Rapid Whole Slide Imaging via Learning-based Two-shot Virtual Autofocusing
This addresses the time-consuming bottleneck in digital pathology for medical professionals, though it is an incremental improvement over existing methods.
The paper tackles the slow autofocusing problem in whole slide imaging by proposing a learning-based virtual autofocusing method that uses only two out-of-focus images per tile, reducing image captures from up to 21 to 2, and achieves satisfactory refocusing performance.

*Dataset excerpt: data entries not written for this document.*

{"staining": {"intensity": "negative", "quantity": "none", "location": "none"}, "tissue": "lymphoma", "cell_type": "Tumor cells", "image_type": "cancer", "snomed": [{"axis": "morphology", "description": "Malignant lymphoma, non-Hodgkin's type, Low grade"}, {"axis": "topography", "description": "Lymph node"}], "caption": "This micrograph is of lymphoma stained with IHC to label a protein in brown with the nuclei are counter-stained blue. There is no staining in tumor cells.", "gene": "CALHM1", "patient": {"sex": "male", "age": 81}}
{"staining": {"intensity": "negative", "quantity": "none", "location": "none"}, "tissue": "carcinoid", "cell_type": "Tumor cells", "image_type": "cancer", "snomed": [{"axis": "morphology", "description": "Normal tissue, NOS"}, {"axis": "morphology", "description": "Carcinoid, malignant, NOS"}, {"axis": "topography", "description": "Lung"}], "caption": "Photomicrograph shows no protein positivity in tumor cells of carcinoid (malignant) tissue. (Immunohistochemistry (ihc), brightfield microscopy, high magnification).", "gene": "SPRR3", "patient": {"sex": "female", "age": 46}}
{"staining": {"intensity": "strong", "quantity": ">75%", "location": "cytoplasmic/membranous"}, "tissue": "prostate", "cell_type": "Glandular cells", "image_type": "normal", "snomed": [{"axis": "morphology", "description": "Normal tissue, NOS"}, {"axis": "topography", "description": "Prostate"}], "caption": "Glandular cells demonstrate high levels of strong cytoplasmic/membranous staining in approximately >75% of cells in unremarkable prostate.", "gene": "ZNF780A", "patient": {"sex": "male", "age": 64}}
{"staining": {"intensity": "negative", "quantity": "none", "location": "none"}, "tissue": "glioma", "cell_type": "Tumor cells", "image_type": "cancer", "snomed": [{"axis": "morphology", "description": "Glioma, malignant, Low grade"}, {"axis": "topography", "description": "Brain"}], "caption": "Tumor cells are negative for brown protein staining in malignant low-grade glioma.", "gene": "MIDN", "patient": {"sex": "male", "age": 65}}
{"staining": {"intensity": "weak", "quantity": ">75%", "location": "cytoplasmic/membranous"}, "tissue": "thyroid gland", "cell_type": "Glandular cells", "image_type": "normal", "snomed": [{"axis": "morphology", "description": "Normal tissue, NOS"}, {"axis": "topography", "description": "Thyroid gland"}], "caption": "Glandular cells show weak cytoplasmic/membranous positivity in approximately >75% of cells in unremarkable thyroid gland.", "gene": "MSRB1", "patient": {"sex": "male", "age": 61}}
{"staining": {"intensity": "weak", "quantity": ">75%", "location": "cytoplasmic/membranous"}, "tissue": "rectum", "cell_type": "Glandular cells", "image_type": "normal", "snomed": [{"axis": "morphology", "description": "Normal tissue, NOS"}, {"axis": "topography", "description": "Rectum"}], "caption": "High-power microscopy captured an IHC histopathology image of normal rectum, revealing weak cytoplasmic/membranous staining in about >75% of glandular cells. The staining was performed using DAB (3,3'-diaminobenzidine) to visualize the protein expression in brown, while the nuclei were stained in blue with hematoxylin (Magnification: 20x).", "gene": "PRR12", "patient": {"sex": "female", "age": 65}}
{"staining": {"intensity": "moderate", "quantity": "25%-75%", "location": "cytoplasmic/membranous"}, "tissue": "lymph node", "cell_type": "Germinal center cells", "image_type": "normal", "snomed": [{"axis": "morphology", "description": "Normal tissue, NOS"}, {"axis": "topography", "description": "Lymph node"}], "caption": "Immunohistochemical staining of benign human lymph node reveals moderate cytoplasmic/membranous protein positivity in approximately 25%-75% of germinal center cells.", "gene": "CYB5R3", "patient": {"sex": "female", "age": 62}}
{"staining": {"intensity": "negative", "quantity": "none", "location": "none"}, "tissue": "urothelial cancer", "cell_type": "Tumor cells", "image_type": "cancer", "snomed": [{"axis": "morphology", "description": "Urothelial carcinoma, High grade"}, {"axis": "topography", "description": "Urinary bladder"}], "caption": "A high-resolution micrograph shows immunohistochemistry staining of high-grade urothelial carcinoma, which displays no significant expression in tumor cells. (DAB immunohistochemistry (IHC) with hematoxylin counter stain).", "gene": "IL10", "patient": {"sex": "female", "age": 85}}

Whole slide imaging (WSI) is an emerging technology for digital pathology. The process of autofocusing is the main influence of the performance of WSI. Traditional autofocusing methods either are time-consuming due to repetitive mechanical motions, or require additional hardware and thus are not compatible to current WSI systems. In this paper, we propose the concept of \textit{virtual autofocusing}, which does not rely on mechanical adjustment to conduct refocusing but instead recovers in-focus images in an offline learning-based manner. With the initial focal position, we only perform two-shot imaging, in contrast traditional methods commonly need to conduct as many as 21 times image shooting in each tile scanning. Considering that the two captured out-of-focus images retain pieces of partial information about the underlying in-focus image, we propose a U-Net-inspired deep neural network based approach for fusing them into a recovered in-focus image. The proposed scheme is fast in tissue slides scanning, enabling a high-throughput generation of digital pathology images. Experimental results demonstrate that our scheme achieves satisfactory refocusing performance.